# Task instructions
What lines in the data below mention the string "init"? Copy them out.

--*--

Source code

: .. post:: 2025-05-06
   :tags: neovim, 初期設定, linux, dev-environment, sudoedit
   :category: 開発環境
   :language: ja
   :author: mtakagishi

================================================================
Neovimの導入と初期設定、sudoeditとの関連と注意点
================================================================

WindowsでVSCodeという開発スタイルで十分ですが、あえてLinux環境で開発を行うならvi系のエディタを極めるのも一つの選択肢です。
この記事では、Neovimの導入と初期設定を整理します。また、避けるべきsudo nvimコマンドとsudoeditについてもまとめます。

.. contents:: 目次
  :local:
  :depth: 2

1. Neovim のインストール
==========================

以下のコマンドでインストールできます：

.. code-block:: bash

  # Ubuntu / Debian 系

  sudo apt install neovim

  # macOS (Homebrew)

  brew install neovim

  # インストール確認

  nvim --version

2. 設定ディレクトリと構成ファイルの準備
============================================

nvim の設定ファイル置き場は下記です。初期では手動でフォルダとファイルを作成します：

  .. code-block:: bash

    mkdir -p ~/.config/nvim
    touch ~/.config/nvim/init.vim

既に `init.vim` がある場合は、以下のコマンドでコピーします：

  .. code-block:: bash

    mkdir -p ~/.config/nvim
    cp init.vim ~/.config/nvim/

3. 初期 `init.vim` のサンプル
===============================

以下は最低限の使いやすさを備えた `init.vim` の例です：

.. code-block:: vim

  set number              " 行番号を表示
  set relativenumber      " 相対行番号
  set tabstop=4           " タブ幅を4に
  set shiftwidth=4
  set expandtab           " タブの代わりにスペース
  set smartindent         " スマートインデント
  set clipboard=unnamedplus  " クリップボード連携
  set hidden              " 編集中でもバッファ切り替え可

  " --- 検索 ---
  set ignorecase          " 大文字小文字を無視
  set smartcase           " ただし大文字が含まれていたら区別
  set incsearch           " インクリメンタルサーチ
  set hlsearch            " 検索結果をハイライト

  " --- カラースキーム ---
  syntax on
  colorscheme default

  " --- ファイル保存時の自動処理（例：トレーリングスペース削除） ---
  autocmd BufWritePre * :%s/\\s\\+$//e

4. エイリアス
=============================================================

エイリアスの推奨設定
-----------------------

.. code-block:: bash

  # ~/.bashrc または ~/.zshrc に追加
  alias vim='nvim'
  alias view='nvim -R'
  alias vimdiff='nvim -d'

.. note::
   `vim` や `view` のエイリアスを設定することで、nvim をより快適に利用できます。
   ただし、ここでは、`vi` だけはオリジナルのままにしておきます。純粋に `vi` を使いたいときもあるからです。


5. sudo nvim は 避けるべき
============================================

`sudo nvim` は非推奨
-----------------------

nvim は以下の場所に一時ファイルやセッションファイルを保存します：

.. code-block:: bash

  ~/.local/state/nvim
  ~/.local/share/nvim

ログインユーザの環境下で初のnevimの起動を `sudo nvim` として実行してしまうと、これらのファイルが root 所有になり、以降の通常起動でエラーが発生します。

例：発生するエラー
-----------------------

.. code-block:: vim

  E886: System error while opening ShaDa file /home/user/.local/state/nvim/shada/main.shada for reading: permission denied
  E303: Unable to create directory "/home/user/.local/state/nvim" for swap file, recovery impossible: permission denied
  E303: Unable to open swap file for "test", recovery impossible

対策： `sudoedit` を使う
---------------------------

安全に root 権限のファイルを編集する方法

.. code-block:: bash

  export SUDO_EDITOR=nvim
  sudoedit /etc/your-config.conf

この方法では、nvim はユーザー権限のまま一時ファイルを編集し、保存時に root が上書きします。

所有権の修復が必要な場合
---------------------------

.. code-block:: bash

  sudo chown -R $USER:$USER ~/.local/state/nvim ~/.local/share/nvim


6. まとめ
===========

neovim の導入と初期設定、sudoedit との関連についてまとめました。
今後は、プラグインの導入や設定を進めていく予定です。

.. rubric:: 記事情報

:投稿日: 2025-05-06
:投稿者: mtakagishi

--*--

# Exercise result
    touch ~/.config/nvim/init.vim
既に `init.vim` がある場合は、以下のコマンドでコピーします：
    cp init.vim ~/.config/nvim/
3. 初期 `init.vim` のサンプル
以下は最低限の使いやすさを備えた `init.vim` の例です：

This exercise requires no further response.